Bank of America (BAC)
Bank of America was founded in 1874, has a forward EPS of $0.94 and currently has a dividend yield of around 0.42%. Should Mitt Romney win the election, the benefits to BAC and other large Wall Street firms are fairly obvious. President Romney could be expected to offer a sympathetic ear to BAC and others, given his background in finance and he has stated a desire to repeal, or at least review, the Dodd-Frank regulations on the financial sector. Some of the most stringent regulations of this bill were in the credit card sector, where BAC is traditionally strong. It would seem the company is finally resolving its woes in the mortgage sector, and any recovery in housing will only help.

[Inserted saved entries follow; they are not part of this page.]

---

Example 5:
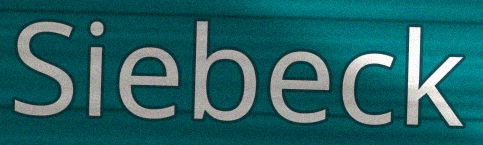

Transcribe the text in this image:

Siebeck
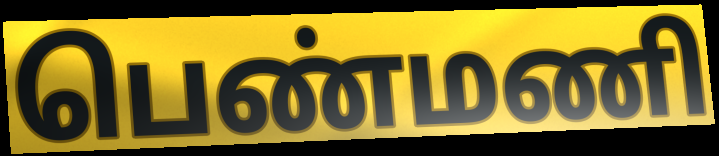
பெண்மணி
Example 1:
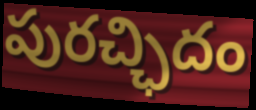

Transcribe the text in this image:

పురచ్ఛిదం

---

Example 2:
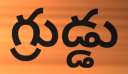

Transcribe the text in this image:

గ్రుడ్డు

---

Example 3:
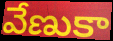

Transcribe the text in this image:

వేణుకా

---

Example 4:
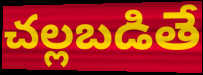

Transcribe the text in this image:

చల్లబడితే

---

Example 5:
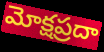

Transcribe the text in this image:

మోక్షప్రదా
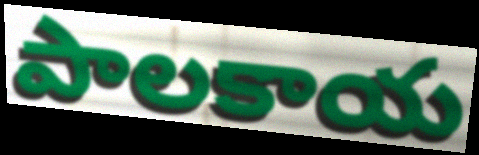
పాలకాయ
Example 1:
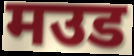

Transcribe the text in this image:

मउड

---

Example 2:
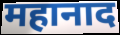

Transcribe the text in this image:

महानाद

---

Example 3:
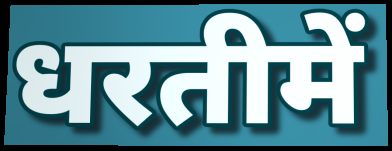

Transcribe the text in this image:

धरतीमें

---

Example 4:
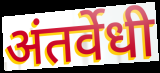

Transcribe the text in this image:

अंतर्वेधी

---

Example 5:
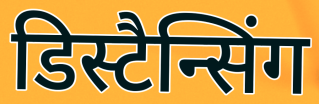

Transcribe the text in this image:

डिस्टैन्सिंग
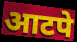
आटपे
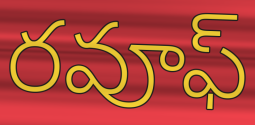
రవూఫ్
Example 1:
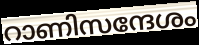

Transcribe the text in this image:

റാണിസന്ദേശം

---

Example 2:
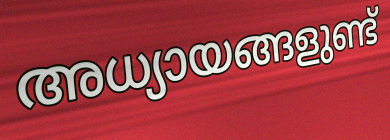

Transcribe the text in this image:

അധ്യായങ്ങളുണ്ട്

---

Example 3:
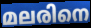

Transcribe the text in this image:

മലരിനെ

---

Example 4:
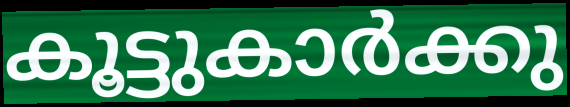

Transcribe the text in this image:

കൂട്ടുകാർക്കു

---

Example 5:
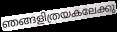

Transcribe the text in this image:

ഞങ്ങളിത്രയകലേക്കു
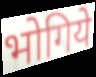
भोगिये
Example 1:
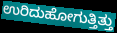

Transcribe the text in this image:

ಉರಿದುಹೋಗುತ್ತಿತ್ತು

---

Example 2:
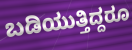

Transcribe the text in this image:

ಬಡಿಯುತ್ತಿದ್ದರೂ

The 1 year chart for BAC is interesting, with a higher bottom forming at around $7 and a reverse head and shoulders pattern taking shape. Any break out of the $10 level to the upside would clear the way for a significant rise in price. The argument here is more about fundamentals, however. A relaxed regulatory environment and focus on private investment are likely in a Romney administration and this can only help an under-performing mega bank such as Bank of America.

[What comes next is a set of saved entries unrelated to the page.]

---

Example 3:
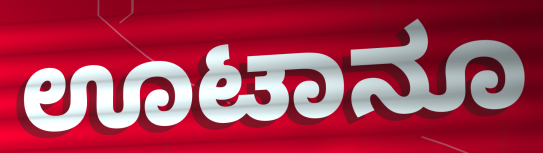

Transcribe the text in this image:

ಊಟಾನೂ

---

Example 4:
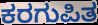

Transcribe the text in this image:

ಕರಗುಪಿತ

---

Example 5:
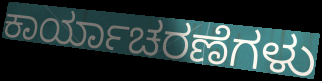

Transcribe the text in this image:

ಕಾರ್ಯಾಚರಣೆಗಳು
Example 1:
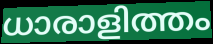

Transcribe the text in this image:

ധാരാളിത്തം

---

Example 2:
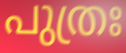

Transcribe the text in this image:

പുത്രഃ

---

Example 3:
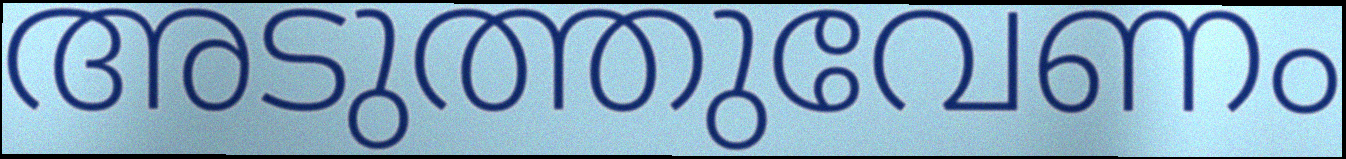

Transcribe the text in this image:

അടുത്തുവേണം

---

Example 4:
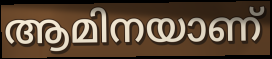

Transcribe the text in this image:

ആമിനയാണ്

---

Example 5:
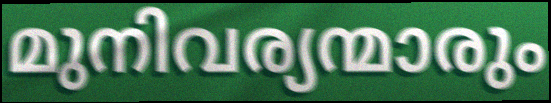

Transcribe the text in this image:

മുനിവര്യന്മാരും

The three stocks above have some potential whatever the result of the election, but for varying reasons a Romney win could be expected to give them an extra boost. Of course, should Gary Johnson win for the Libertarians, Eric Hale’s analysis would indicate that the “fear of the unknown” factor would cause a major collapse, but in that unlikely event the advice would be obvious; sell everything and buy gold!